- Reading text:
↓
UNITED STATES of America, Plaintiff-Appellee, v. Rodger Lee MORAN, Defendant-Appellant.

No. 09-2519.

Decided: July 14, 2010

Before LOKEN,1 Chief Judge, JOHN R. GIBSON, and WOLLMAN, Circuit Judges. Robert G. Rehkemper, III, argued, Des Moines, IA, for appellant. Jason T. Griess, AUSA, argued, Des Moines, IA, for appellee.

Rodger Lee Moran was convicted by a jury of conspiracy to distribute at least fifty grams of actual methamphetamine, in violation of 21 U.S.C. §§ 846, 841(a)(1), and 841(b)(1)(A)(viii), and sentenced to life imprisonment. Moran brings this appeal, arguing that (1) the evidence was insufficient to support his conviction; (2) the district court2 erred in concluding that sentencing manipulation did not occur; and (3) his sentence constitutes cruel and unusual punishment in violation of the Eighth Amendment. We affirm.


In June 2006, Special Agent John Douglas Hurley of the Iowa Division of Narcotics Enforcement was part of an investigation concerning methamphetamine production in Mystic, Iowa. On June 22, Agent Hurley identified a possible supplier by the name of Sarah Rhiner. Task Force Officer Jeff Koder, acting undercover, engaged Rhiner in several telephone conversations in an effort to purchase methamphetamine. As a result, Koder was able to arrange a meeting with Rhiner to purchase one-quarter of an ounce of methamphetamine. Rhiner then delivered a quantity of purported methamphetamine to Koder at a car wash in Knoxville, Iowa for $600. The two also agreed to conduct additional methamphetamine transactions. Following the purchase, Agent Hurley performed two field tests on the substance, neither of which indicated the presence of methamphetamine.
↑
- Dataset excerpts:
↓
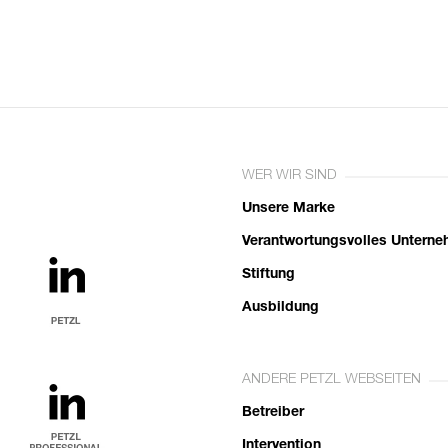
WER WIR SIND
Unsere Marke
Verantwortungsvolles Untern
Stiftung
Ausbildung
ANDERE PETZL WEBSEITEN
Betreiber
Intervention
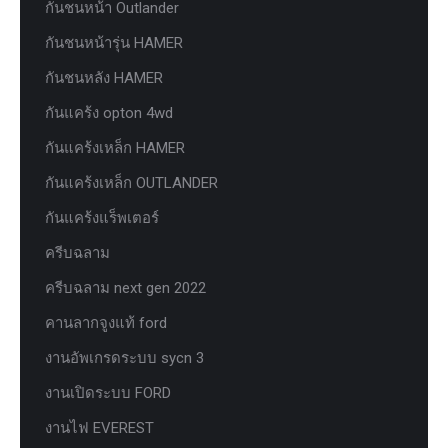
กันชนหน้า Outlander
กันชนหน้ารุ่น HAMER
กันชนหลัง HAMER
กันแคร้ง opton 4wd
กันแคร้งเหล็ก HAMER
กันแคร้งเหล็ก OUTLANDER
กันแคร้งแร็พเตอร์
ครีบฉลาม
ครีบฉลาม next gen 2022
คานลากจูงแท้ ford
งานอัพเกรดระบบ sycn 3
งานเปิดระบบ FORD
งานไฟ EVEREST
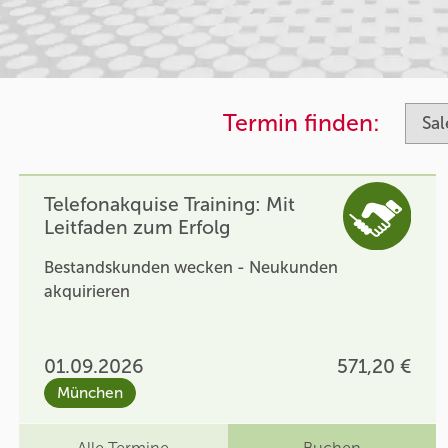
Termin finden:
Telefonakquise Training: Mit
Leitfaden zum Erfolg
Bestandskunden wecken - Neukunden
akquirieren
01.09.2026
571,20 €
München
↑
- Task objective:
Transcribe the passage of the court opinion above, starting with "In June 2006, Special" and going on through "presence of methamphetamine.".

- Your response:
In June 2006, Special Agent John Douglas Hurley of the Iowa Division of Narcotics Enforcement was part of an investigation concerning methamphetamine production in Mystic, Iowa. On June 22, Agent Hurley identified a possible supplier by the name of Sarah Rhiner. Task Force Officer Jeff Koder, acting undercover, engaged Rhiner in several telephone conversations in an effort to purchase methamphetamine. As a result, Koder was able to arrange a meeting with Rhiner to purchase one-quarter of an ounce of methamphetamine. Rhiner then delivered a quantity of purported methamphetamine to Koder at a car wash in Knoxville, Iowa for $600. The two also agreed to conduct additional methamphetamine transactions. Following the purchase, Agent Hurley performed two field tests on the substance, neither of which indicated the presence of methamphetamine.